I didn't know about sh-session, is that documented anywhere?

bee_rider•18m ago
I dunno. I’ve written a bit of LaTeX but does it really shine in this context? IMO the real advantage it has is that it can allow the user to express more complicated intents than Markdown (weird phrasing—my natural instinct was to call LaTeX more precise than Markdown, but Markdown is pretty precise for describing the type of file that it is good at…).

Anyway LLMs don’t have underlying intent so maybe it is fine to just let them express what they can in Markdown?

giancarlostoro•54m ago
I'll be sure to try these out. I've been building my own alternative to Beads with a concept called "gates" which do not let you close tasks as complete until a gate passes. Would love to throw these in as "gates" for my current workflow.
Hansenq•50m ago
I was a bit confused as to how everything works until I read it in detail. Really cool tools, but I think one thing that would help in the introduction is: saying explicitly that the generated .md document is for you (the user) to read through, observe the output of the CLI call, and ensure that the output matches what you would expect.

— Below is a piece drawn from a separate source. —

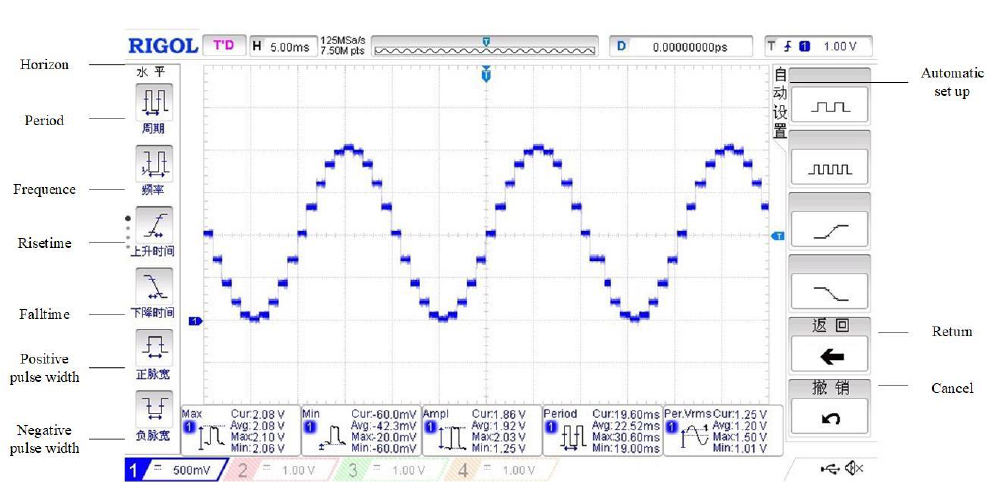
Figure 10. Oscilloscope screenshot of the test result.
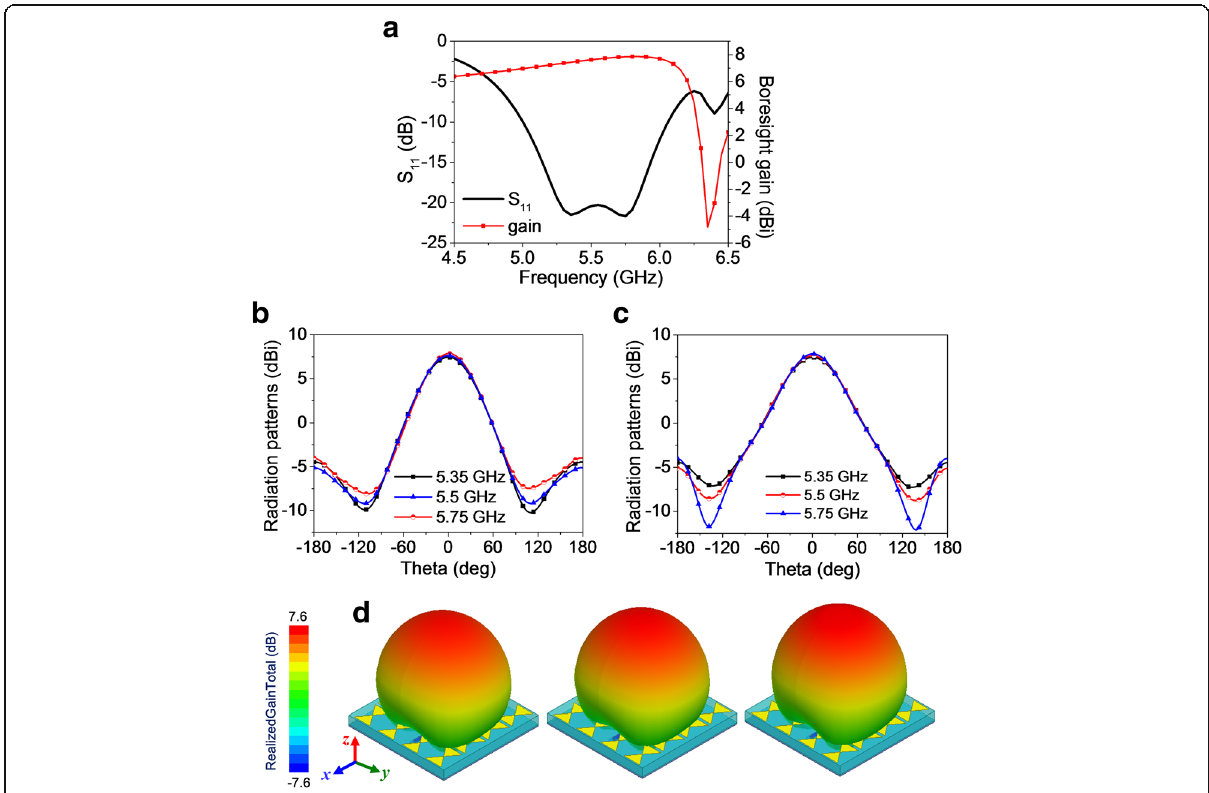
Fig. 2 Radiation properties of the anisotropic element with lumped port excitation. a Reflection coefficient S 11 and boresight gain versus frequency. 2D radiation patterns at b xoz- (E-) and c yoz- (H-) plane. d 3D radiation patterns at 5.35, 5.5, and 5.75 GHz (from left to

It's basically an automated test, but at a higher abstraction level and with manual verification--using CLI tools rather than a test harness. Really great work!

nzoschke•49m ago
go-rod has been instrumental to my agentic coding loops too. Some uses:

- E2E testing of browser components

- Taking screenshots before and after and having Claude look at them to double check things

- Driving it with an API and CLI as a headless browser

Will definitely give Rodney a look.

measurablefunc•46m ago
Google's antigravity does this automatically by creating Task & Walkthrough artifacts.
johnfn•21m ago
Out of curiosity, what is the advantage of using Rodney when Playwright has the same set of features and AI understands how to write a Playwright script very well?
simonw•18m ago
Maybe not a lot.

Showboat documents look neater if there are single one-line commands that do something useful. Dumping a full Playwright script into a cell is less readable.

Showboat also has a special feature where you can embed an image directly in the document by running:

  showboat image doc.md 'rodney screenshot'
The command you call should return a path to an image file as the last line of output. Rodney does exactly that.

It may well turn out that Rodney is unnecessary and people find better patterns using Showboat with existing tools like playwright-cli - in which case it won't matter because Showboat and Rodney aren't coupled to each other at all.

Showboat is definitely the more significant of the two projects.